Prosecutor Trial Skills Course cancelled

Unfortunately, we must cancel our upcoming July 2020 Prosecutor Trial Skills Course (aka “Baby School”) in Austin due to the ongoing pandemic. These decisions are never made lightly, but our concern for the health and safety of our speakers and attendees is too high at this time to go through with the event. Fortunately, this is a course that we hold twice a year, so we will plan on accommodating a larger attendee group in January of 2021.

New TDCAA book

From investigation through trial, the first edition of Family Violence tells prosecutors, officers, and others in the criminal justice system everything they need to know about how to handle the prosecution of family violence cases. Written by Staley Heatly, the 46th Judicial District Attorney in Vernon, the book includes checklists, forms, and sample pleadings as well as a narrative that leads readers through every step of the process and offers common-sense tips. A CD that accompanies the book contains forms from the book as well as other helpful resources. To order a copy, see our publications page or click here.

Quotes of the Week

“It was a fiasco. Not only was it a waste of time, it was possibly infringing on the criminal defendant’s rights, and in any event, was threatening the participants’ safety. The preeminent issue is always the safety of the participants—and principally the jurors, who are not volunteers. They are forced to be there.”
            —Texas Supreme Court Chief Justice Nathan Hecht, criticizing a recent criminal jury trial in Ohio that was scrubbed after the defendant exhibited COVID-19 symptoms during voir dire.

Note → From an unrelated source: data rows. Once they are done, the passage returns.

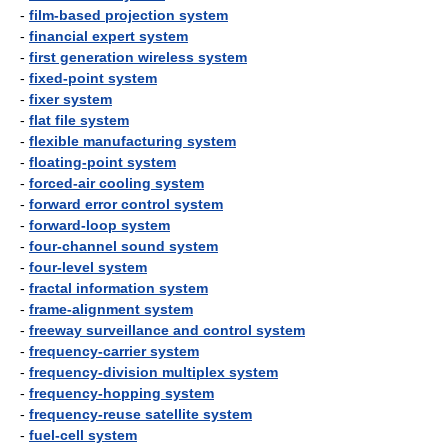
-
film-based projection system
-
financial expert system
-
first generation wireless system
-
fixed-point system
-
fixer system
-
flat file system
-
flexible manufacturing system
-
floating-point system
-
forced-air cooling system
-
forward error control system
-
forward-loop system
-
four-channel sound system
-
four-level system
-
fractal information system
-
frame-alignment system
-
freeway surveillance and control system
-
frequency-carrier system
-
frequency-division multiplex system
-
frequency-hopping system
-
frequency-reuse satellite system
-
fuel-cell system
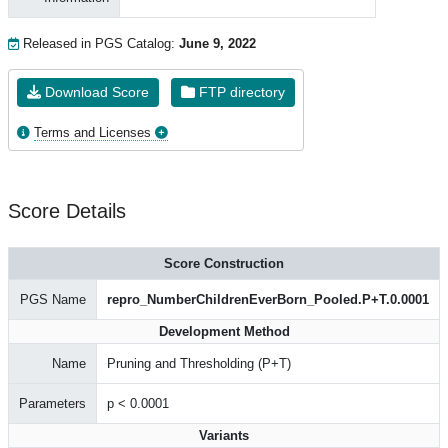
Released in PGS Catalog:
June 9, 2022
Download Score
FTP directory
Terms and Licenses
Score Details
Score Construction
PGS Name
repro_NumberChildrenEverBorn_Pooled.P+T.0.0001
Development Method
Name
Pruning and Thresholding (P+T)
Parameters
p < 0.0001
Variants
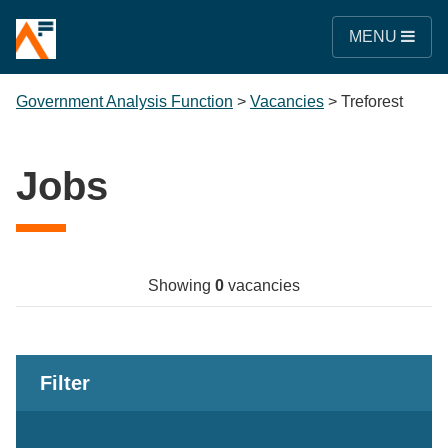
MENU
Government Analysis Function
>
Vacancies
>
Treforest
Jobs
Showing
0
vacancies
Filter
Keywords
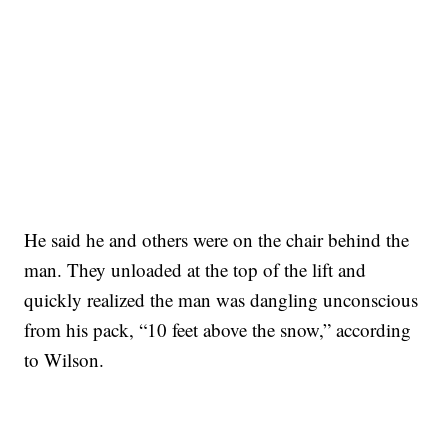
He said he and others were on the chair behind the
man. They unloaded at the top of the lift and
quickly realized the man was dangling unconscious
from his pack, “10 feet above the snow,” according
to Wilson.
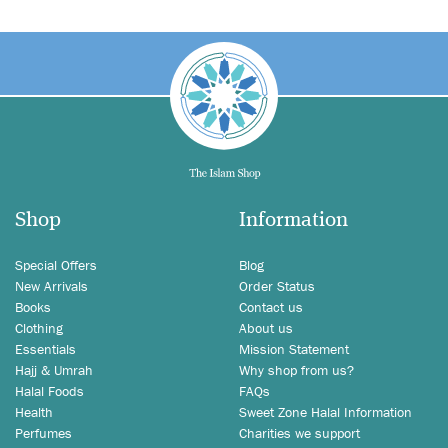
Shop
Information
Special Offers
Blog
New Arrivals
Order Status
Books
Contact us
Clothing
About us
Essentials
Mission Statement
Hajj & Umrah
Why shop from us?
Halal Foods
FAQs
Health
Sweet Zone Halal Information
Perfumes
Charities we support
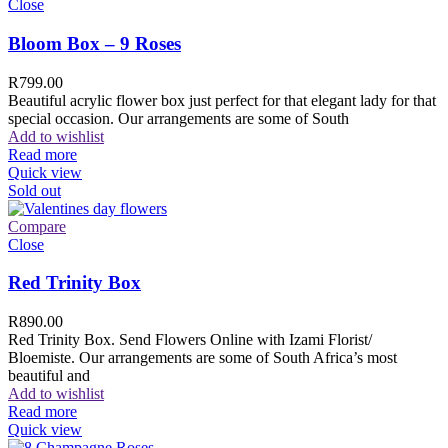
Close
Bloom Box – 9 Roses
R
799.00
Beautiful acrylic flower box just perfect for that elegant lady for that
special occasion. Our arrangements are some of South
Add to wishlist
Read more
Quick view
Sold out
Compare
Close
Red Trinity Box
R
890.00
Red Trinity Box. Send Flowers Online with Izami Florist/
Bloemiste. Our arrangements are some of South Africa’s most
beautiful and
Add to wishlist
Read more
Quick view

“[The recent decrease in crime] runs contrary to common perception that as misery spreads, crime rates should go up. When there are fewer potential victims on the streets, there will be few potential crimes, regardless of the increases of the level of economic distress or misery.”
            —Richard Rosenfeld, a criminologist at the University of Missouri-St. Louis, in a NY Times story on the general decrease in criminal activity across the country during the pandemic.

“They subject themselves to potential litigation as well as potential licensing-based issues if they fail to comply, so it’s a potentially business dangerous process for them to proceed forward knowing they are subjecting themselves to litigation if they open up and anyone contracts COVID-19.”
            —Governor Abbott, engaging in an act of coronavirus saber-rattling toward water parks and other businesses still barred by his emergency orders from re-opening until recently.

“It was a good learning experience. You’ve got to bite it off in increments. You got to go in and ask for more than you know you can get, so that what you end up with hasn’t been whittled down to where it’s totally irrelevant.”
            —Doug Deason, GOP megadonor and criminal justice reform advocate, discussing in a D Magazine profile a lobbying lesson he learned from passing the “Second Chances Act” in 2015 to expand non-disclosure eligibility. (A “Second Second Chances Act” passed the following session.)

“We have strictly adhered to the stay-at-home order since early March. … We were just extremely careful—and then we get it. How in the world would that happen? We have no idea. All I know is it must be very contagious.”
            —Texas Supreme Court Justice Deborah Lehrmann, who (along with her husband) tested positive for COVID-19 last week. (As for her confusion over how it was contracted, perhaps other facts in this article yield a clue?)